Maidstone Crown Court heard when police analysed computers found at his home in May, they discovered 12,461 images categorised as levels one to three - with one being the least serious - and 3,197 categorised at level four and the highest level of five.
Level five images can depict scenes of sado-masochism or bestiality.
A further 14,116 images at levels one to three and 1,789 at levels four and five had been deleted.
O'Hanlon, who was jailed for nine months in 1998 for possession of an indecent photograph and gross indecency with a five-year-old girl, admitted six offences of possessing indecent photographs and six of making indecent photographs between January 2004 and May this year.
The 50-year-old, of High Street, Tonbridge, asked for a further five offences of making indecent images to be taken into consideration.
Judge Michael Carroll said custody was inevitable for offences that "perpetuate abuse".
Describing the number of images as "huge", he added O'Hanlon had shown a "determined effort to collect this filth".
Iestyn Morgan, prosecuting, told the court O'Hanlon downloaded file sharing software and used it deliberately to look at child pornography.

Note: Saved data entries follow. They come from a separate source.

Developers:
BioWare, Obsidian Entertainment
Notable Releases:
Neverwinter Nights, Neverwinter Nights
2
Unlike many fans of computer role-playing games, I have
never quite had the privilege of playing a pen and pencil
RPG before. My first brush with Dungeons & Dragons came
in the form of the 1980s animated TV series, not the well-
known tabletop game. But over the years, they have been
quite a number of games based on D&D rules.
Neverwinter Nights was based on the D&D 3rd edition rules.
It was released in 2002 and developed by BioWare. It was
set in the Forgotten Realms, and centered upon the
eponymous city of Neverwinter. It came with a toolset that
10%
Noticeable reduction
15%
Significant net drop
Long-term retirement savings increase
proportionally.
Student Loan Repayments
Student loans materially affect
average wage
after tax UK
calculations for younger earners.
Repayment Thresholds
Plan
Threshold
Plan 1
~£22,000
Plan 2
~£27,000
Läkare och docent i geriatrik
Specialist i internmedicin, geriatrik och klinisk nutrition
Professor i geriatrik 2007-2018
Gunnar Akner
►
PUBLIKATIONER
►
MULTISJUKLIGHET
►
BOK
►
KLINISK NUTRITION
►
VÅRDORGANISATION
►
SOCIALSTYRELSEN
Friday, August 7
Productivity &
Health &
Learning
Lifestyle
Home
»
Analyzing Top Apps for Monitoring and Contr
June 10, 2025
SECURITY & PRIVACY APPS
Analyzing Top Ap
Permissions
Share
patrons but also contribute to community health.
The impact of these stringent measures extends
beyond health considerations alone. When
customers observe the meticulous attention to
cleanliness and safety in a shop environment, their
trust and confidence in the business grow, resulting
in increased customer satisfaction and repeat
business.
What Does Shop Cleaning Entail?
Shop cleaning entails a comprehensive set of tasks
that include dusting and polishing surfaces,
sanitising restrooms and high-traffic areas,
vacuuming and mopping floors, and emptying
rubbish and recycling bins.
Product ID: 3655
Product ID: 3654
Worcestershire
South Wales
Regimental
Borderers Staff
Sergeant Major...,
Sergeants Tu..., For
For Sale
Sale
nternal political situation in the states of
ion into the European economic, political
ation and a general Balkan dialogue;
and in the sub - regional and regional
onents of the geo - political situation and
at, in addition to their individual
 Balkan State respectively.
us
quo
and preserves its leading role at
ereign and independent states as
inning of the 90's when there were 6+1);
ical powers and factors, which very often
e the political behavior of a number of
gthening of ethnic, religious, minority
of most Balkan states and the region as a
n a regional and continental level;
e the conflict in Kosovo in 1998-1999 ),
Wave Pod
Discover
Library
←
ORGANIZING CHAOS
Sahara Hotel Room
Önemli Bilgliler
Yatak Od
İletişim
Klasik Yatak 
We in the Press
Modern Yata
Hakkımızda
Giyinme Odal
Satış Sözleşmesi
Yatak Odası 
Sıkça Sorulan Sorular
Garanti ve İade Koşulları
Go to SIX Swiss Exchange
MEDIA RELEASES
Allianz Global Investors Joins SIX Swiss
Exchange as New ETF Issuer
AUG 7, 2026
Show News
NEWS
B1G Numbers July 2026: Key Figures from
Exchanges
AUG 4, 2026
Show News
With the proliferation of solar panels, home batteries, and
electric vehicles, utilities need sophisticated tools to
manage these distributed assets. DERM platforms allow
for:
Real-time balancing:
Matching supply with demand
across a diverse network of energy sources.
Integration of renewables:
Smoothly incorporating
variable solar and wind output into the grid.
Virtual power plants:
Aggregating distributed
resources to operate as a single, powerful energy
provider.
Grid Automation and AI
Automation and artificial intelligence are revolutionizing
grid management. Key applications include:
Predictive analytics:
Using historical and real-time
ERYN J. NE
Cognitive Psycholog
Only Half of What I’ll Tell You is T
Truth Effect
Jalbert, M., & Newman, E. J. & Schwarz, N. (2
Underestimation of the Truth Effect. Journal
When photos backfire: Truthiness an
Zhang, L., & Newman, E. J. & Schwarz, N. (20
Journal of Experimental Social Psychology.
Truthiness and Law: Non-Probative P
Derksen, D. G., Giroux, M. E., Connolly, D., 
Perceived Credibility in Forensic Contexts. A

He said it was "some relevance" that a number of the images were stored in the shared folder.
"These are theoretically accessible to others in the share file network," he explained. "There is no evidence to suggest that they were shared but they were potentially available."
Mr Morgan added although O'Hanlon was co-operative with the police, he denied being sexually aroused by what he saw.
Katherine Lewis, defending, said he had originally ignored the comments he overheard while in prison, but then made "an extremely foolish decision".
"At times he looked at them to see if there was anything that could shock him," she added. "The was some material that would disturb him to the extent that it would put him off looking at the images for a number of months."
The court heard that since his arrest, O'Hanlon had sought help from child protection charity, the Lucy Faithfull Foundation.
As part of his sentence, O'Hanlon was also made subject to a sexual offences prevention order and ordered to sign on the sex offenders' register - both for a period of 10 years.
He was also barred from working with children.